_INSTRUCTIONS FOR THE TASK_
Make an exact copy of the records that follow, with each picture omitted.

_DATA FOR PROCESSING_
======

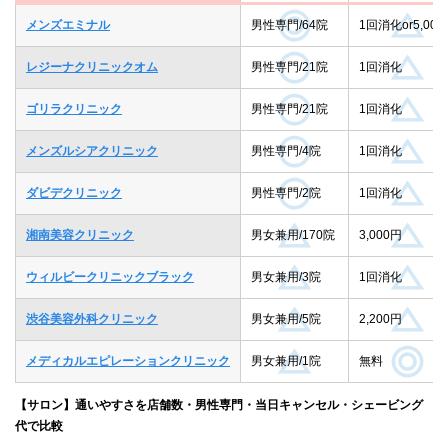
メンズエミナル
男性専門/64院
1回消化or5,000
レジーナクリニックオム
男性専門/21院
1回消化
ゴリラクリニック
男性専門/21院
1回消化
メンズルシアクリニック
男性専門/4院
1回消化
ダビデクリニック
男性専門/2院
1回消化
湘南美容クリニック
男女兼用/170院
3,000円
ウィルビークリニックブラック
男女兼用/3院
1回消化
渋谷美容外科クリニック
男女兼用/5院
2,200円
メディカルエピレーションクリニック
男女兼用/1院
無料
【サロン】通いやすさを店舗数・男性専門・当日キャンセル・シェービング
代で比較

======

_RESPONSE BELOW_
メンズエミナル
男性専門/64院
1回消化or5,000
レジーナクリニックオム
男性専門/21院
1回消化
ゴリラクリニック
男性専門/21院
1回消化
メンズルシアクリニック
男性専門/4院
1回消化
ダビデクリニック
男性専門/2院
1回消化
湘南美容クリニック
男女兼用/170院
3,000円
ウィルビークリニックブラック
男女兼用/3院
1回消化
渋谷美容外科クリニック
男女兼用/5院
2,200円
メディカルエピレーションクリニック
男女兼用/1院
無料
【サロン】通いやすさを店舗数・男性専門・当日キャンセル・シェービング
代で比較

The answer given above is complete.